Hemos dado un viaje largo, de un poco más de doscientos años, y de casi quinientos si sumamos la experiencia colonial. Se impone advertir algunos rasgos en este dilatado y accidentado camino de la democracia en Venezuela. Arriesguemos algunas conclusiones.

La república nació sin enfrentar un dilema. El ejemplo exitoso eran los Estados Unidos, donde se había pasado la página de la monarquía y se había construido una república federal y presidencialista; no era posible considerar entonces la democracia parlamentaria británica, por ejemplo, porque al hacerlo quedaba viva la institución del monarca, y en aquellos momentos fundacionales era un anatema. De modo que el camino presidencialista, para que no derivara en hegemonía autoritaria, requería de un poder legislativo fuerte y otro judicial, igualmente poderoso. Además, siendo la república federal el resultado de un pacto entre estados iguales, se sumaba un nuevo factor para el equilibrio de poder. En este punto Roscio tuvo claro que el pasado colonial favorecía al federalismo, y hace énfasis en ello en el encabezado y en las argumentaciones de la carta magna, pero Bolívar pensaba distinto, y abogaba desde el Manifiesto de Cartagena (1812) y hasta su muerte por el centralismo. Son varios los párrafos donde argumentó en contra del federalismo como esquema propicio para los nuevos Estados que sustituían a los virreinatos, capitanías generales y audiencias del imperio español.
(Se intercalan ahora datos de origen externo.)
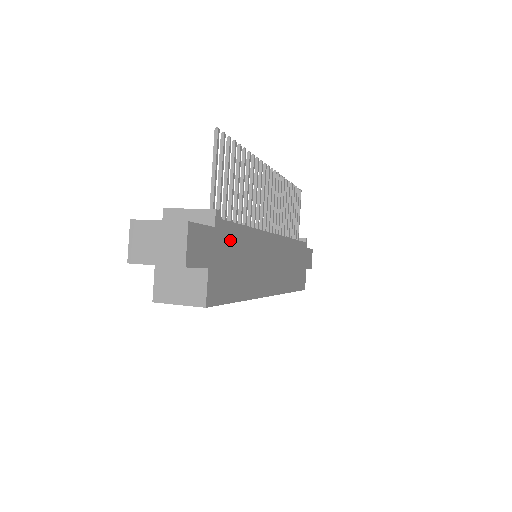
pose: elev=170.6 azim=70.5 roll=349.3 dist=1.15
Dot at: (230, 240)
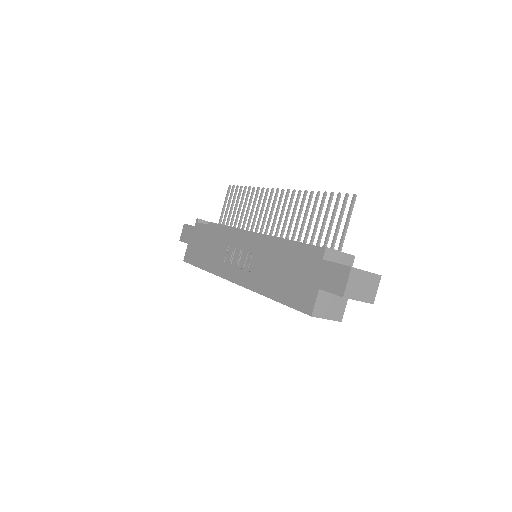
Dot at: occluded
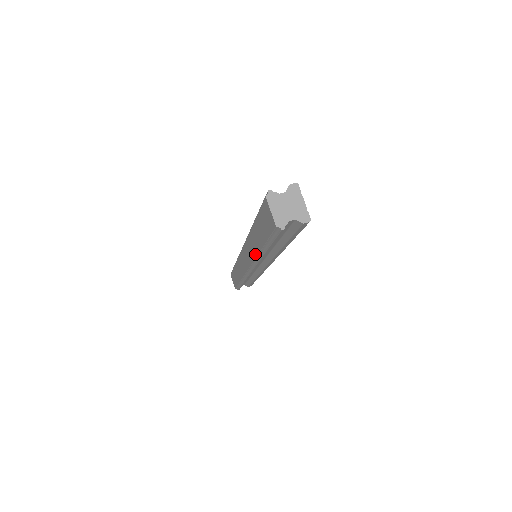
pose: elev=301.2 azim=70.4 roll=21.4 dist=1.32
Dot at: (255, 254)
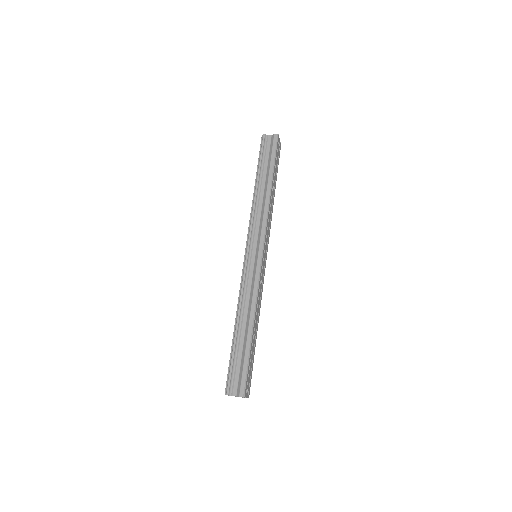
Dot at: (252, 204)
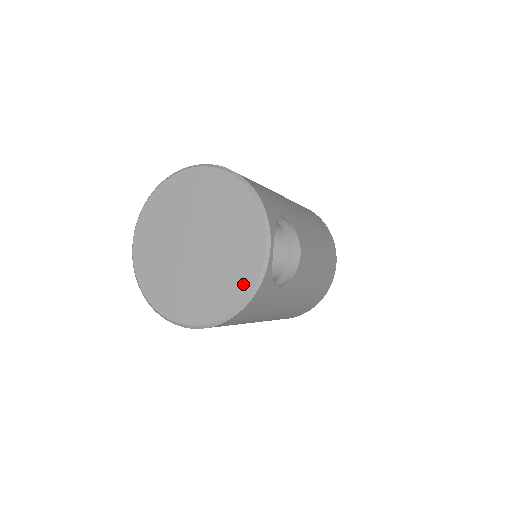
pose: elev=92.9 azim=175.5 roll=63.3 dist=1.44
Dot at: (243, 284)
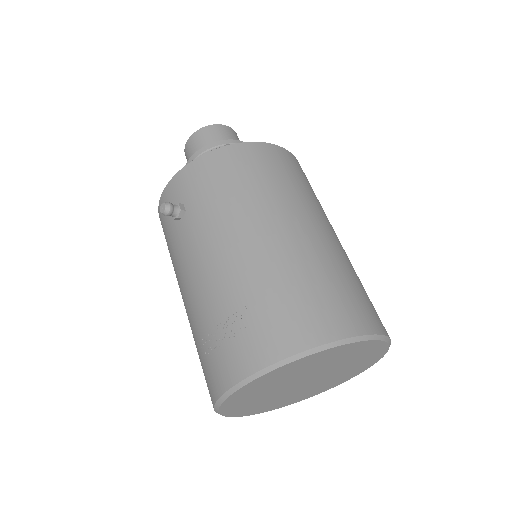
Dot at: (319, 392)
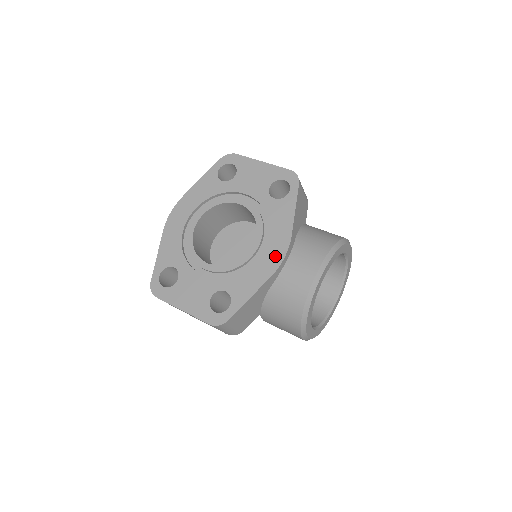
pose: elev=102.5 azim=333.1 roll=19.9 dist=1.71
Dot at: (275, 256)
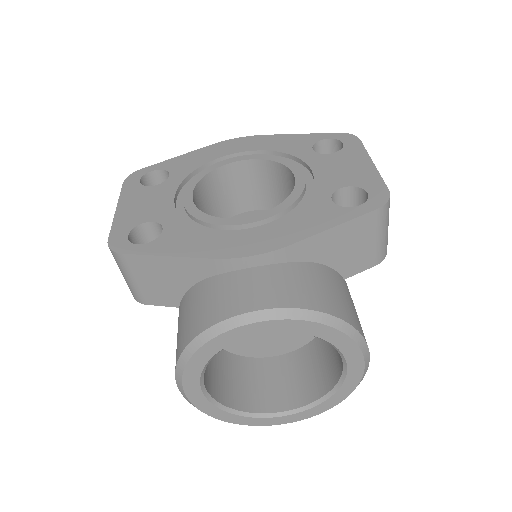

Como vemos, imposible por anatemática la democracia parlamentaria, como ya era en Gran Bretaña, con un jefe de Estado (el rey) con poquísimas atribuciones y dos cámaras, a partir de la llamada Revolución Gloriosa de 1688, cuando el parlamento destituyó a Jacobo II y erigió a Guillermo de Orange como monarca; de tal modo que el camino estaba allanado para la democracia presidencialista que contaba con el equilibrio federal, pero que a partir de 1819 y la Constitución de Angostura, Bolívar lo borró del mapa. En suma, el camino para nosotros comenzó federal, pero esto no tuvo vigencia más allá de unos meses, viniéndose abajo por la derrota militar que Domingo de Monteverde le propinó a las fuerzas patrióticas en julio de 1812. A partir de entonces se convierte en el leit motiv de Bolívar la necesidad de un mando central para enfrentar el desafío de la guerra. Adiós al federalismo.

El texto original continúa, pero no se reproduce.